Attorneys for same-sex Utah couples have requested that the United States Supreme Court strike down attempts by the state to ban LGBT marriages.
At least 900 gay couples in the state have acquired marriage licenses since Judge Robert J. Shelby of Federal District Court for Utah ruled legislation passed by Salt Lake City officials nine years ago threatened gay citizens' rights to due process and equal protection under the 14th Amendment.
Since the December 20th ruling, Utah officials have tried to get the 10th District Court to delay Shelby's ruling, USA Today reported. When that failed, the state shuttled its appeal through the Supreme Court, Tuesday.
But attorney Peggy Tomsic, who is representing some of the gay couples who first brought the case to court, urged Justice Sonia Sotomayor to turn down Utah's bid for a block on LGBT marriage.

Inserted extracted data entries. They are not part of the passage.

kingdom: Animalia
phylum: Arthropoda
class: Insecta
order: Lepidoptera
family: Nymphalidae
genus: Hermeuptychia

Tomsic said the state hadn't fully proved how gay marriage affects any other citizen in the state.
"Numerous same-sex marriages are now occurring every day in Utah," lawyers stated to the high court, according to USA Today. "Each one is an affront not only to the interests of the state and its citizens in being able to define marriage through ordinary democratic channels, but also to this court's unique role as arbiter."
Meanwhile, Utah authorities maintained that states "have a powerful interest in controlling the definition of marriage within their borders is indisputable," adding that same-sex marriage is a newfangled trend, one that isn't "deeply rooted in the nation's history and tradition."
Utah - the home of the Church of Jesus Christ of Latter-day Saints - is one of the front-running states against the legalization of gay marriage.